Copie fielmente o trecho do texto sobre o festival de cinema psicanalítico, começando em "Nos últimos anos" e terminando em "analistas e cineastas.".

=== Texto de leitura ===

J. psicanal. vol.46 no.84 São Paulo jun. 2013

 

SESSÃO DE CINEMA

 

7º Festival Psicanalítico de Cinema Europeu epff7

 

 

Andrea Sabbadini

 

 

 

Segredos

Londres, 31 de Outubro - 3 de Novembro 2013

Nos últimos anos tornou-se uma ocorrência frequente de estudiosos de cinema, cineastas e psicanalistas cooperarem no sentido de uma compreensão mais profunda de muitos aspectos normais e anormais da subjetividade, da identidade sexual, papéis sociais e relações interpessoais, para um enriquecimento de ambas as disciplinas. Publicações especializadas, sites dedicados, a inclusão de ensaios de cinema nas principais revistas psicanalíticas, bem como eventos profissionais em que os psicanalistas debatem a sua abordagem do cinema com os cineastas e discutem seus filmes com os analistas, atestam a importância de tais intercâmbios de interfertilização. Além disso, o programa da maioria das conferências psicanalíticas regularmente inclui a exibição de filmes seguidos de painéis com analistas e cineastas.

=== Dados fornecidos ===

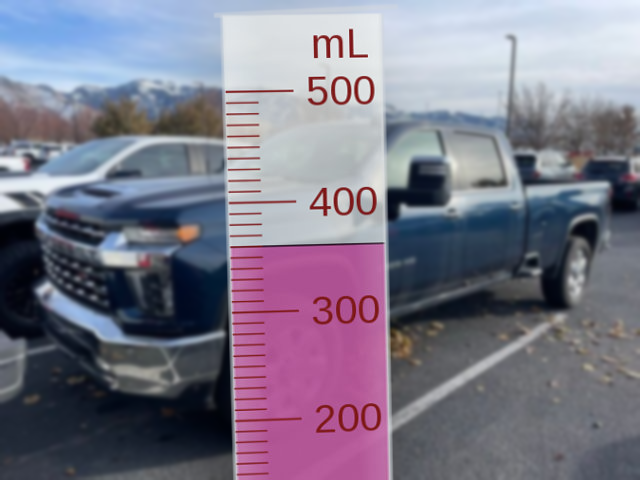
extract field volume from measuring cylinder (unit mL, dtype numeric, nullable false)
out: 360 mL
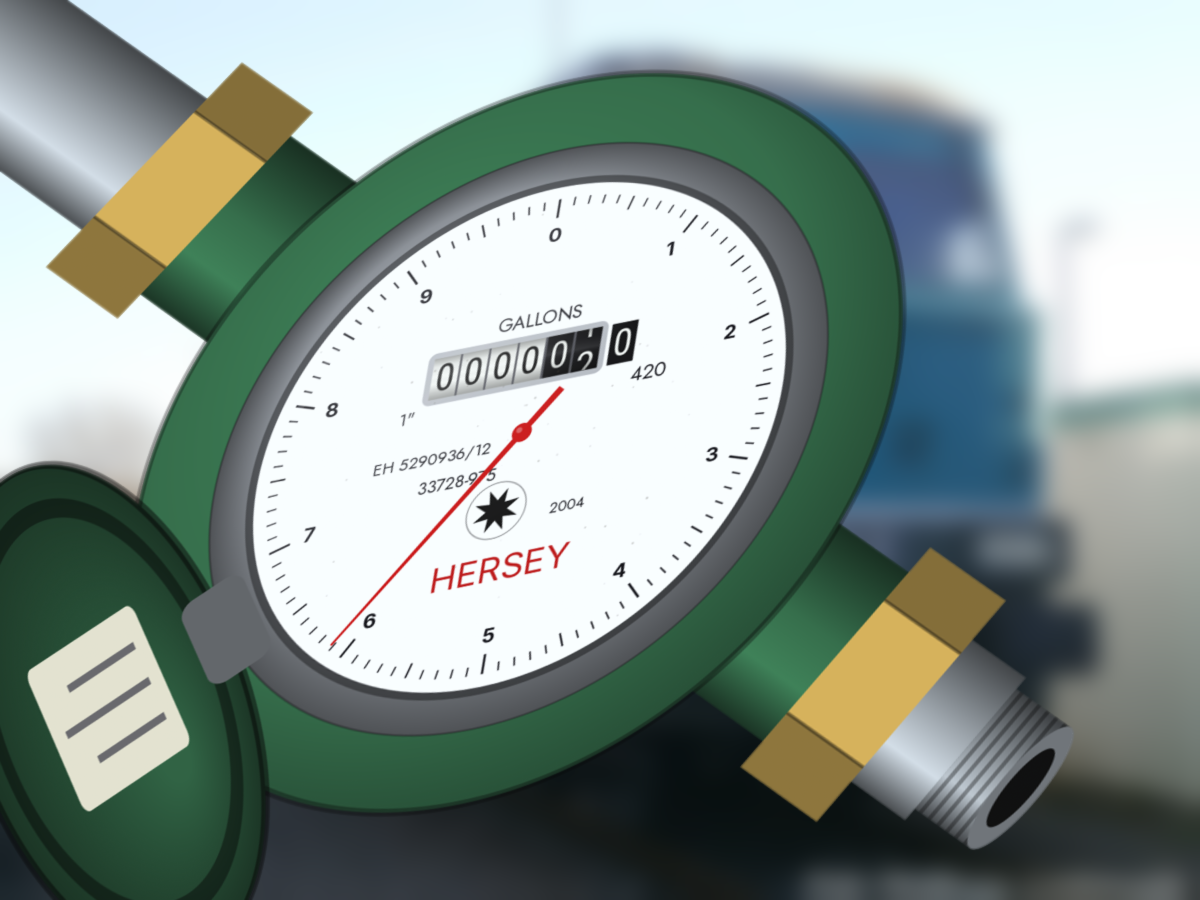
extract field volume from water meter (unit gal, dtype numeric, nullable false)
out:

===

Resultado da tarefa ->
Nos últimos anos tornou-se uma ocorrência frequente de estudiosos de cinema, cineastas e psicanalistas cooperarem no sentido de uma compreensão mais profunda de muitos aspectos normais e anormais da subjetividade, da identidade sexual, papéis sociais e relações interpessoais, para um enriquecimento de ambas as disciplinas. Publicações especializadas, sites dedicados, a inclusão de ensaios de cinema nas principais revistas psicanalíticas, bem como eventos profissionais em que os psicanalistas debatem a sua abordagem do cinema com os cineastas e discutem seus filmes com os analistas, atestam a importância de tais intercâmbios de interfertilização. Além disso, o programa da maioria das conferências psicanalíticas regularmente inclui a exibição de filmes seguidos de painéis com analistas e cineastas.